Con el devenir de los días, la señora, a pesar de que jamás hablaba de mudanzas, las sugería cuando se quedaba a solas con don Agustín. Nunca pudo o supo acostumbrarse a mi. Terry meneaba el rabo husmeando por todos los rincones; don Agustín andaba satisfecho sabiéndose dueño de la finca, de la casa; la vieja me conocía mejor que todos, quizás debido a su ceguera me había tanteado toda la madera al alcance de sus dedos. Sólo la señora Alice continuaba siendo una extraña en su hogar. Una extraña enemiga que andaba presintiendo fantasmas en cada silencio ataviado de noche tropical, y que no halló amor para estas paredes adornadas a disgustos, a pesar de verse quejumbrosa una mañana y orlada de sudores entre los niños gritos brotantes de su entrepierna.


- ¡Otra hembrita, don Agustín! ¡Mi hija le regala otra hembrita!

Y años más tarde, llorando hasta descascarar las paredes, abrazada al escuálido cádaver de la anciana. No tuvo memoria o nunca fue de esas mujeres tenaces y aferradas a un lugar, de acuerdo con sus momentos gratos, con sus sufrimientos. Nunca lo fue. Embaló sus pertenencias y los recuerdos no rieron, no lloraron, todo lo arrinconó en un impasible pasado. Atravesó este umbral sin una sola ojeada retrospectiva, como si nunca llorara a su vieja madre, inclinada, aturdida un día sobre el ataúd de pino, imponentemente llenando toda la sala. Cruzó por el jardín, y éste no le recordó los primeros pasos de Aida. Se marchó perseguida por luciérnagas, un rastro de lloriqueos de niña sondeaba sus enaguas.
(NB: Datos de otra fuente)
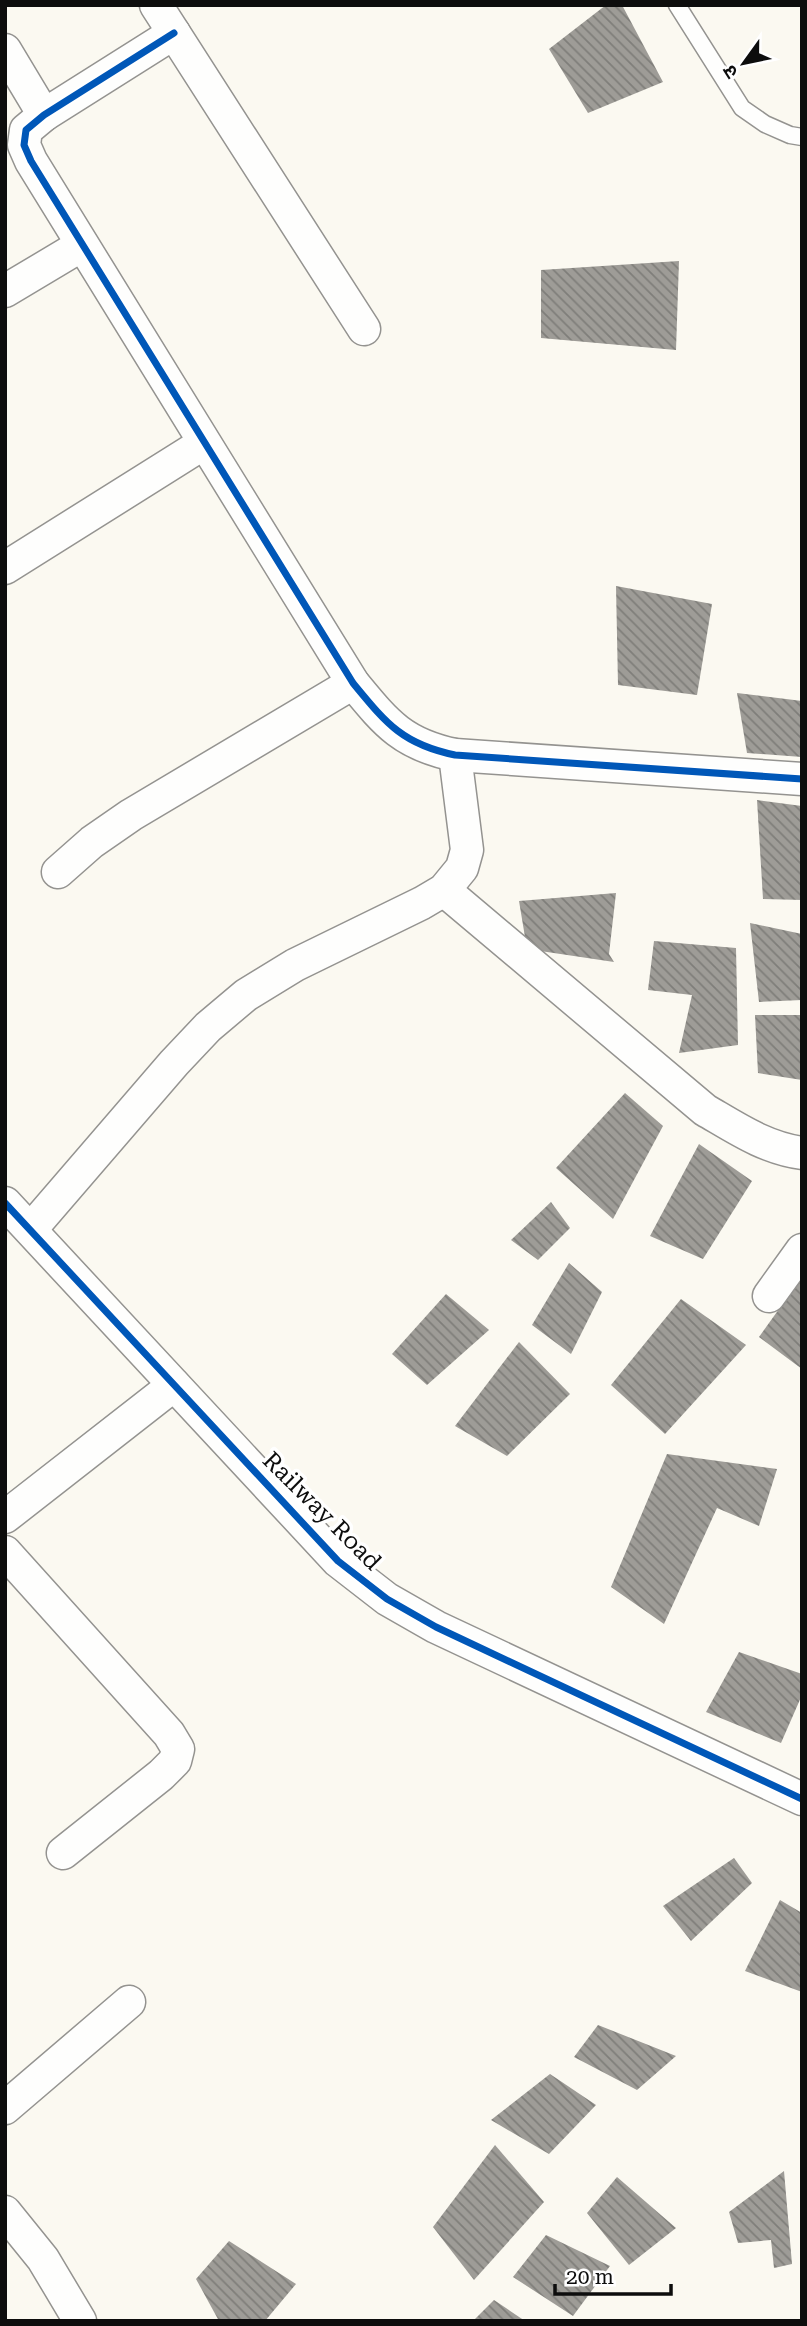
<svg xmlns="http://www.w3.org/2000/svg" width="807" height="2326" font-family="'Roboto Serif','Noto Sans Devanagari',serif">
<style>
.building{fill:url(#building-back-hatch)}
.lines{fill:none;stroke-linecap:round;stroke-linejoin:round}
.lane-casing{stroke:#949390;stroke-width:19}
.street-casing{stroke:#949390;stroke-width:35}
.lane{stroke:#fefefd;stroke-width:16}
.street{stroke:#fefefd;stroke-width:32}
.cycleway-casing{stroke:#fff;stroke-width:11}
.cycleway{stroke:#0057b8;stroke-width:7}
.labels{text-anchor:middle;dominant-baseline:central;stroke-width:7;stroke-linejoin:round;paint-order:stroke}
.street-label{font-size:24px;fill:#0d0d0d;stroke:#fff}
</style>
<defs>
<pattern id="building-back-hatch" width="6" height="6" patternUnits="userSpaceOnUse" patternTransform="scale(1.75)"><rect width="6" height="6" fill="#9e9c97"/><path d="M-1 5l2 2M0 0l6 6M5-1l2 2" fill="none" stroke="#7f7e7a"/></pattern>
</defs>
<rect width="100%" height="100%" fill="#fbf9f1"/>
<g class="building">
<polygon points="606,5 622,5 663,82 588,113 549,49"/>
<polygon points="679,261 676,350 541,338 541,270"/>
<polygon points="616,586 712,604 697,695 618,685"/>
<polygon points="737,693 802,701 802,757 747,753"/>
<polygon points="757,800 802,806 802,900 763,899"/>
<polygon points="616,893 609,954 614,962 527,949 519,901"/>
<polygon points="750,923 802,934 802,1000 759,1002"/>
<polygon points="654,941 736,948 738,1045 679,1053 692,995 648,990"/>
<polygon points="755,1015 802,1015 802,1080 758,1073"/>
<polygon points="625,1093 663,1126 613,1219 556,1168"/>
<polygon points="699,1144 752,1181 703,1259 650,1236"/>
<polygon points="551,1202 570,1228 538,1260 511,1240"/>
<polygon points="569,1263 602,1292 571,1354 532,1325"/>
<polygon points="802,1277 802,1369 759,1337"/>
<polygon points="446,1294 489,1330 427,1385 392,1354"/>
<polygon points="681,1299 746,1345 665,1434 611,1385"/>
<polygon points="519,1342 570,1394 507,1456 455,1426"/>
<polygon points="667,1454 777,1469 759,1526 717,1508 664,1624 611,1587"/>
<polygon points="739,1652 802,1674 802,1695 781,1743 706,1712"/>
<polygon points="734,1858 752,1883 691,1941 663,1906"/>
<polygon points="780,1900 802,1913 802,1992 745,1971"/>
<polygon points="598,2025 676,2056 637,2090 574,2057"/>
<polygon points="550,2074 596,2105 549,2154 491,2120"/>
<polygon points="495,2145 544,2202 474,2280 433,2227"/>
<polygon points="784,2171 792,2264 774,2268 771,2240 738,2243 729,2212"/>
<polygon points="617,2177 676,2228 629,2265 587,2213"/>
<polygon points="546,2235 610,2266 573,2316 513,2277"/>
<polygon points="229,2241 296,2284 265,2321 219,2321 196,2279"/>
<polygon points="494,2300 525,2321 473,2321"/>
</g>
<g class="lines">
<g class="lane-casing">
<polyline id="lane" points="677,5 742,108 765,124 790,135 802,137"/>
</g>
<g class="street-casing">
<g id="street">
<polyline points="156,5 364,329"/>
<path d="M174,33l-130,82 -18,15 -2,15 7,16 322,522c33,40 49,61 102,72l347,24"/>
<polyline points="5,50 44,115"/>
<polyline points="5,291 82,245"/>
<polyline points="5,568 204,443"/>
<polyline points="58,872 92,842 131,815 353,683"/>
<path d="M444,890l261,220c31,18 60,38 97,43"/>
<polyline points="5,1203 338,1561 387,1599 436,1627 802,1799"/>
<polyline points="31,1229 174,1063 208,1027 246,995 295,965 422,903 444,890 462,868 467,850 455,755"/>
<polyline points="769,1296 802,1250"/>
<polyline points="5,1517 174,1385"/>
<polyline points="5,1552 169,1734 178,1749 175,1761 161,1775 63,1853"/>
<polyline points="5,2108 129,2002"/>
<polyline points="5,2212 43,2259 80,2321"/>
</g>
</g>
<use href="#lane" class="lane"/>
<use href="#street" class="street"/>
<g class="cycleway-casing">
<g id="cycleway">
<path d="M174,33l-130,82 -18,15 -2,15 7,16 322,522c33,40 49,61 102,72l347,24"/>
<polyline points="5,1203 338,1561 387,1599 436,1627 802,1799"/>
</g>
</g>
<use href="#cycleway" class="cycleway"/>
</g>
<g class="labels">
<g class="street-label">
<text transform="translate(322 1511) rotate(45)">Railway Road</text>
</g>
</g>
<rect width="807" height="2326" fill="none" stroke="#0d0d0d" stroke-width="14"/>
<g transform="translate(744 63) rotate(237)" stroke="#ffffff" stroke-width="5" paint-order="stroke">
<path d="M0-5L12 26L0 18L-12 26Z" fill="#0d0d0d"/>
<text y="-10" font-size="19" font-weight="bold" text-anchor="middle" fill="#0d0d0d">उ</text>
</g>
<path d="M555 2284v10h116v-10" fill="none" stroke="#0d0d0d" stroke-width="3.5"/>
<text x="566" y="2284" font-size="21" fill="#0d0d0d" stroke="#ffffff" stroke-width="5" paint-order="stroke">20 m</text>
</svg>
- No es Lucía quien grita por las noches.- Dijo una mañana la vieja durante el desayuno.


- ¡No me digas!- Se burlaba don Agustín.- ¿Quién podría ser?
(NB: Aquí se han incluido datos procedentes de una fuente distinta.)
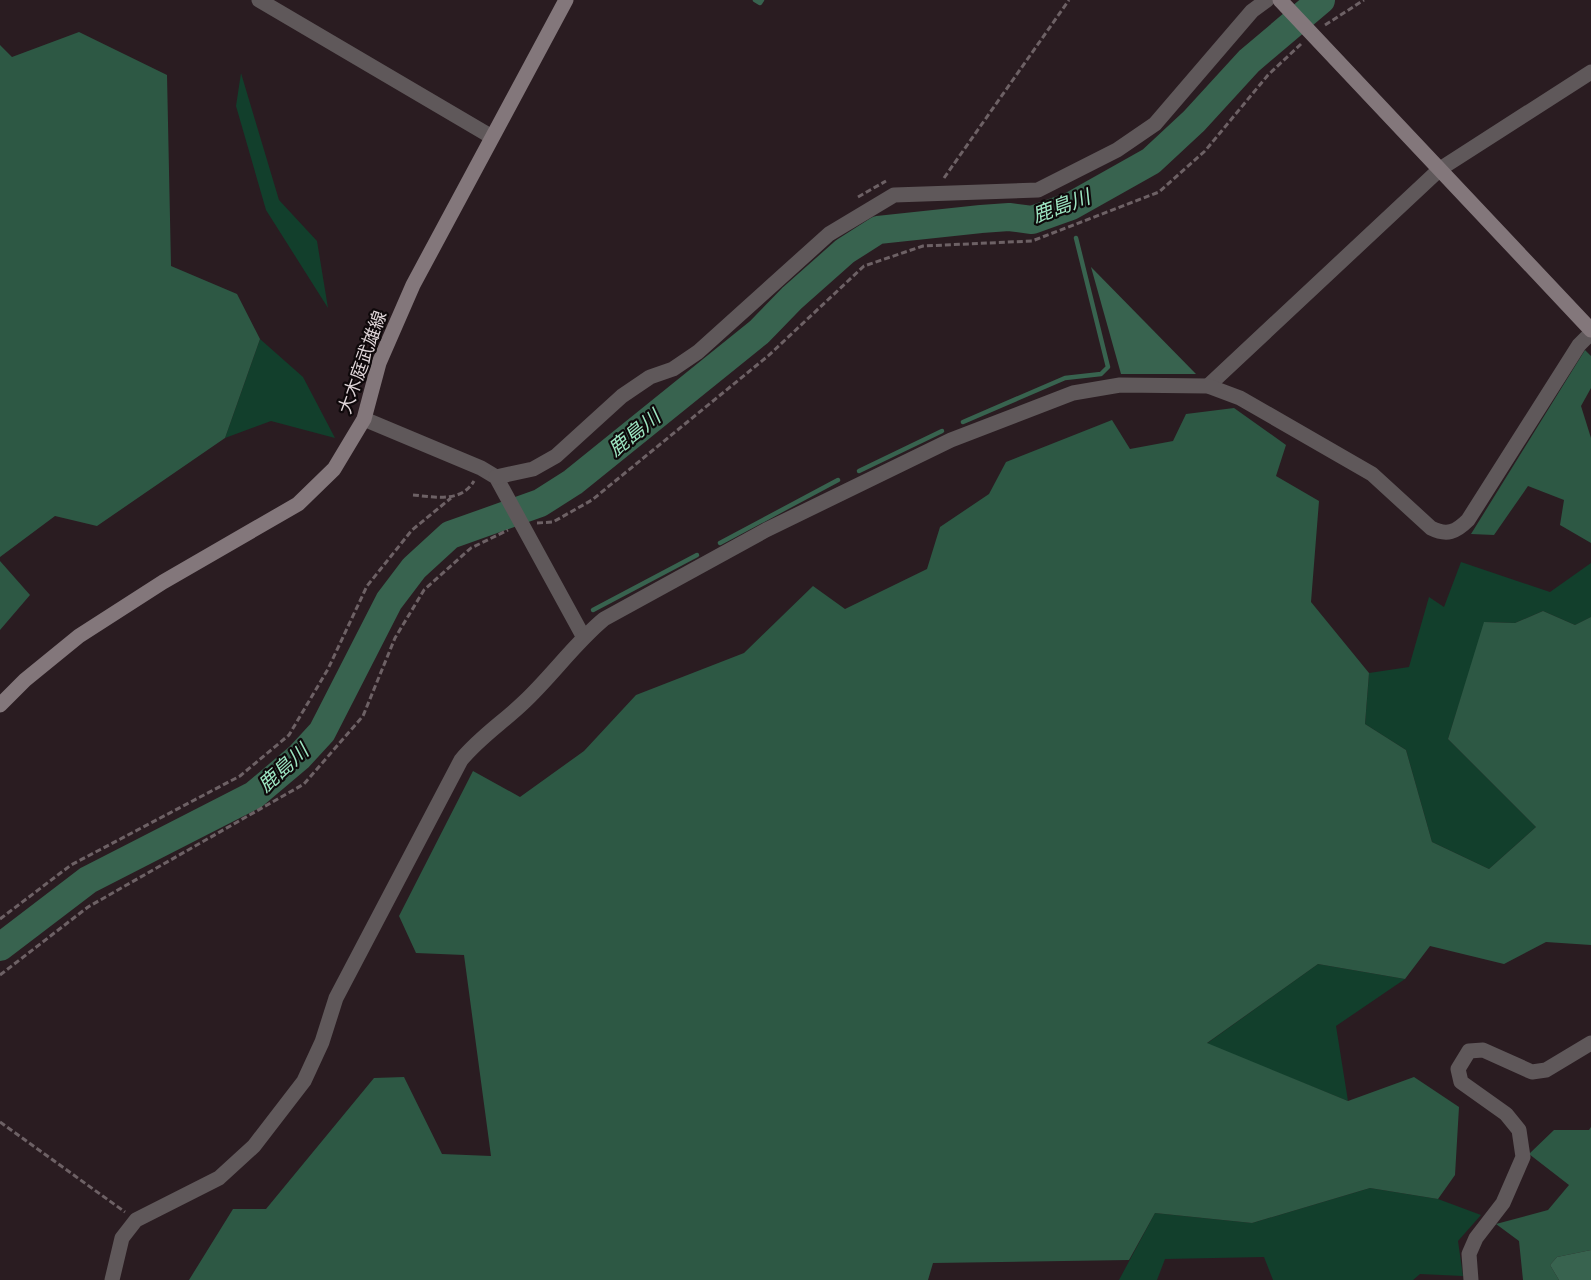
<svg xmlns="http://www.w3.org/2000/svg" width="1591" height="1280" viewBox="0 0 1591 1280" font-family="'Roboto Condensed','Noto Sans JP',sans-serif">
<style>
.green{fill:#123f2c}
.forest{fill:#2d5844}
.water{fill:#38634f}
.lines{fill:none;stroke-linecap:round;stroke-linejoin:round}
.stream{stroke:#38634f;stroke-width:4.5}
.river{stroke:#38634f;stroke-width:28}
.path{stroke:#6d6165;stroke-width:3;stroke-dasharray:6 3;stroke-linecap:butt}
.street{stroke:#5f585a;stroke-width:15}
.secondary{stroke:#83777b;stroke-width:15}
.labels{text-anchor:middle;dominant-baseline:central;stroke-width:4.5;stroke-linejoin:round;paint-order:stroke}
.street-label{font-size:18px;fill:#ded4d7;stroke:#0e080a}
.water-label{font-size:20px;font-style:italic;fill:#9de6c2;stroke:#0e080a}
</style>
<rect width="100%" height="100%" fill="#2a1c21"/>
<g class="green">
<polygon points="241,73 279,200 317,241 328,308 266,210 236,106"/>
<polygon points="260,339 303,377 335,438 271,421 225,438"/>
<polygon points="1461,562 1550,592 1591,563 1591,617 1575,625 1543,611 1515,623 1485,622 1448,739 1536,827 1489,869 1432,842 1406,750 1365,724 1369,673 1409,667 1429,597 1444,607"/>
<polygon points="1318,964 1405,979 1336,1026 1348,1101 1206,1044"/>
<polygon points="1370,1188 1438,1199 1481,1215 1458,1241 1463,1276 1420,1274 1413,1280 1273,1280 1264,1257 1165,1259 1157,1280 1119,1280 1155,1213 1252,1223"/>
</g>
<g class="forest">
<polygon points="79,32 167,75 171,266 237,294 260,339 225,438 97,526 55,516 0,557 0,45 12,57"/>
<polygon points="1585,350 1591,356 1591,388 1581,406 1591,438 1591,543 1560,525 1564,500 1528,486 1494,535 1471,534"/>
<polygon points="1234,408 1286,445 1276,476 1319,501 1311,602 1369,673 1365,724 1406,750 1432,842 1489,869 1536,827 1448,739 1484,622 1515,623 1543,611 1575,625 1591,617 1591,945 1546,942 1504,964 1430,946 1405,979 1318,964 1207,1043 1348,1101 1414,1077 1459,1107 1455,1175 1438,1199 1370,1188 1252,1223 1155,1213 1129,1260 933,1263 928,1280 189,1280 233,1209 266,1209 374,1078 404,1077 442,1154 491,1156 464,955 416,953 399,916 473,771 520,797 584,751 636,695 744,653 813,586 845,609 927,569 940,527 989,494 1006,462 1112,420 1130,449 1173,441 1186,414"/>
<polygon points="0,561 30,595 0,630"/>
<polygon points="1591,1127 1591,1250 1557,1257 1550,1265 1559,1280 1523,1280 1519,1241 1496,1224 1548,1210 1569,1185 1529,1154 1554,1130 1589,1130"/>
</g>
<g class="water">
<polygon points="1091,267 1196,374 1121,374"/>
<polygon points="1591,1250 1591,1280 1559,1280 1550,1265 1557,1257"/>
</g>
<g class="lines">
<g class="stream">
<polyline points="755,0 760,3 762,0"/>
<polyline points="1071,206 1072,218"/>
<polyline points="963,422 1065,378 1101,374 1108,367 1076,238"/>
<polyline points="859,471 942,431"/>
<polyline points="720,543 838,480"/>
<polyline points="593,610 697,555"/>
</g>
<polyline class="river" points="0,947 88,880 254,795 299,757 322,732 389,601 414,568 450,535 540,503 573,482 759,332 792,298 845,251 878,230 981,219 1009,217 1032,220 1071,206 1151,161 1194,121 1249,61 1321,0"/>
<g class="path">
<polyline points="1325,25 1364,0"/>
<polyline points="944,178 1069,0"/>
<polyline points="858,197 886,181"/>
<path d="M413 495C435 497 461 503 474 481"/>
<polyline points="537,523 553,522 592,500 768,356 864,266 923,246 1032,241 1159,192 1205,151 1268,75 1301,44"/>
<polyline points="0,919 71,865 240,776 289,735 328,669 367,586 412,530 451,498"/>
<polyline points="0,975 88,907 304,784 363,716 395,638 424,590 471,548 508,530"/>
<polyline points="0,1122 125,1212"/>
</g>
<g class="street">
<polyline points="259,0 492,137"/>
<polyline points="1208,386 1440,169 1591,72"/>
<polyline points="364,419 481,468 496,477 583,636"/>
<polyline points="496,477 533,469 556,456 622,396 650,377 673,369 698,352 829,234 894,195 1038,190 1117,150 1155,124 1252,11 1267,0"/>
<path d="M112 1280 122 1238 136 1220 219 1178 254 1146 304 1081 322 1042 336 998 461 760C480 737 502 723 523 703 552 676 574 644 604 619L766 530 951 440 1073 393 1120 385 1208 386 1240 398 1372 474 1431 528C1447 536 1456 532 1468 520L1579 345 1591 333"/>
<polyline points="1471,1280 1469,1254 1476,1238 1503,1203 1523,1157 1519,1130 1506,1114 1461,1082 1458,1069 1469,1051 1483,1050 1532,1072 1546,1070 1591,1043"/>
</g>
<g class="secondary">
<polyline points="1280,0 1591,330"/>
<polyline points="0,705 25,680 79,636 163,582 298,504 334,469 364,419 379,363 413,285 566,0"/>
</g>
</g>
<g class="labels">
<g class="street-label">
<text transform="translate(362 362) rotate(-70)">大木庭武雄線</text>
</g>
<g class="water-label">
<text transform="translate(1061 206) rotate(-20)">鹿島川</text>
<text transform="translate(634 433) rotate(-39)">鹿島川</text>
<text transform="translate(283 768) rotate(-42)">鹿島川</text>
</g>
</g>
</svg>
- ¡No lo sé, pero no es Lucía!


- ¡Ay, mamá, se te ocurren unas cosas!


- ¡No se me ocurrió! ¡Lo soñé!

Recién nacida Aida, Lucía le confesó lo mismo a la señora.


- Lloro de miedo, mami, pero no grito... Se me saltan las lágrimas, pero el miedo no me deja gritar.


La señora no se conformó con dejar la Biblia abierta por las noches, y murmurar extensísimas oraciones... Arreciaron sus argumentos para cambiar de residencia, y don Agustín accedió, como buen marido, finalmente. Y me dejaron sobre la colina, de cara a la pedregosa pendiente del río, liberada de los gritos de Aida y resignada al deambular lloroso de la vieja, aguardando nuevos inquilinos, por mis rincones.